Additionally, Dr. Sunyaev has contributed significantly to high-energy astronomy. In 1973, with Dr. Nikolai I. Shakura, Dr. Sunyaev formulated a mechanism that involves matter accreting to black holes and other compact objects to provide quantitative explanations for absorption of high-energy radiation and its spectra. Known as the standard Shakura-Sunyaev model, this theory serves as both a starting point for structural research on celestial objects and as the basis for describing accretion and the energy release mechanism for black holes, protostars and active galactic nuclei. This influential work is among the most often-cited original research in the field of astronomy.

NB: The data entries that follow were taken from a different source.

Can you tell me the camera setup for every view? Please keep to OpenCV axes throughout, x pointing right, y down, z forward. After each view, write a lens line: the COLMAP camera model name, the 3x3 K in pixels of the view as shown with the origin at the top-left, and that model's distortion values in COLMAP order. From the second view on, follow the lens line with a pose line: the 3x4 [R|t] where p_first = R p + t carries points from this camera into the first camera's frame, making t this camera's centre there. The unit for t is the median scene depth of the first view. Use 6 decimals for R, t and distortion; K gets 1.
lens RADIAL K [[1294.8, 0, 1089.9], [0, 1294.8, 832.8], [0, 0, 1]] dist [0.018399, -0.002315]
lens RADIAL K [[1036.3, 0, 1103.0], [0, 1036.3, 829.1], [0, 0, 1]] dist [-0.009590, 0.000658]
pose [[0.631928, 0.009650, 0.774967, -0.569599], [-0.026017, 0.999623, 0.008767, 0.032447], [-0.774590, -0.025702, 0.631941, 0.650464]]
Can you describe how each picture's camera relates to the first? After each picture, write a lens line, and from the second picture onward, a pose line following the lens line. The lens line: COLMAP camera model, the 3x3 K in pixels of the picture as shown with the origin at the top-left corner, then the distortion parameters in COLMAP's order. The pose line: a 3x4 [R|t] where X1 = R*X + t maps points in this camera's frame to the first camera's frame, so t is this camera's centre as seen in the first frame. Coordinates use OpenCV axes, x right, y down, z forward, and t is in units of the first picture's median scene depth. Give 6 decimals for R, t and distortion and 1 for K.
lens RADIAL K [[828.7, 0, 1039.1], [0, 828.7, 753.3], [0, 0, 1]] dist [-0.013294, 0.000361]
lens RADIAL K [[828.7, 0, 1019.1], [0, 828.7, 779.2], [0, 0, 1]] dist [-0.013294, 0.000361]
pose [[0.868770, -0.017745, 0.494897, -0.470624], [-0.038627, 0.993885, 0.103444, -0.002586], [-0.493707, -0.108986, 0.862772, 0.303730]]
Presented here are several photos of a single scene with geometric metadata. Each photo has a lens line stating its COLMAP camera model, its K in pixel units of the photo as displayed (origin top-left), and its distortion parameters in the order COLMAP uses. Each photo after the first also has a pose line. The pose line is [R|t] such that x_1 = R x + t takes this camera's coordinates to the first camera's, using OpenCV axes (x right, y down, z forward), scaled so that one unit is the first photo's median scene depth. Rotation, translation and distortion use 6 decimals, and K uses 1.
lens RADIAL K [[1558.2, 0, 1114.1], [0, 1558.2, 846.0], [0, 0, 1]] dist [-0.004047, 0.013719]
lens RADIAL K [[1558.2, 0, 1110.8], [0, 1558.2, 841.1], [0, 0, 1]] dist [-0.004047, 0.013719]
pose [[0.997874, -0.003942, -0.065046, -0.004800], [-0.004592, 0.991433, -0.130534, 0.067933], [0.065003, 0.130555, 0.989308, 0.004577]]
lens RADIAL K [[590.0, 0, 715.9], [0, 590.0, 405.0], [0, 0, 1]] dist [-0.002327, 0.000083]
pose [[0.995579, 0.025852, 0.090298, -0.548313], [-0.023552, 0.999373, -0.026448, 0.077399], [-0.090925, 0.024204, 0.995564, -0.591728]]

Through his observational work and leadership in high-energy astronomy and satellite projects, Dr. Sunyaev has illuminated the processes underlying hard X-ray and soft γ-ray emissions from various celestial bodies, thereby making continued contributions to the development of high-energy astronomy.

Other 2011 Kyoto Prize Laureates
In addition to Dr. Sunyaev, this year’s Kyoto Prize laureates include:

  • In “Advanced Technology:” Dr. John W. Cahn (citizenship: USA), 83, a materials scientist who established the landmark theory of spinodal decomposition, supporting the development of new alloy materials; now emeritus fellow at the U.S. National Institute of Standards and Technology and affiliate professor at University of Washington.
  • In “Arts and Philosophy:” Mr. Tamasaburo Bando V (citizenship: Japanese), 61, an international theater performer and tate oyama, or leading Kabuki actor specializing in female roles. Tamasaburo is known as a creator of elegant beauty whose artistry crosses many genres of the performing arts.

About the Inamori Foundation and the Kyoto Prize
The Kyoto Prize, Japan’s highest private award for global achievement, honors significant contributions to the betterment of society. Each Kyoto Prize laureate will be presented with a diploma, a 20-karat-gold Kyoto Prize medal, and a cash gift totaling 50 million yen (approximately US$625,000) during a week of ceremonies beginning November 9, 2011, in Kyoto. The laureates will reconvene in San Diego, Calif., March 20-22, 2012, for the eleventh annual Kyoto Prize Symposium.

The non-profit Inamori Foundation was established in 1984 by Dr. Kazuo Inamori, founder and chairman emeritus of Kyocera (NYSE:KYO) and KDDI Corporation. The Kyoto Prize was founded in 1985, in line with Dr. Inamori’s belief that a human being has no higher calling than to strive for the greater good of society, and that the future of humanity can be assured only when there is a balance between our scientific progress and our spiritual depth. The laureates are selected through a strict and impartial process considering candidates recommended from around the world. As of the 26th Kyoto Prize ceremony (November 10, 2010), the Kyoto Prize has been awarded to 84 individuals and one foundation — collectively representing 15 nations. Individual laureates range from scientists, engineers and researchers to philosophers, painters, architects, sculptors, musicians and film directors. The United States has produced the most recipients (34), followed by Japan (14), the United Kingdom (12), and France (8).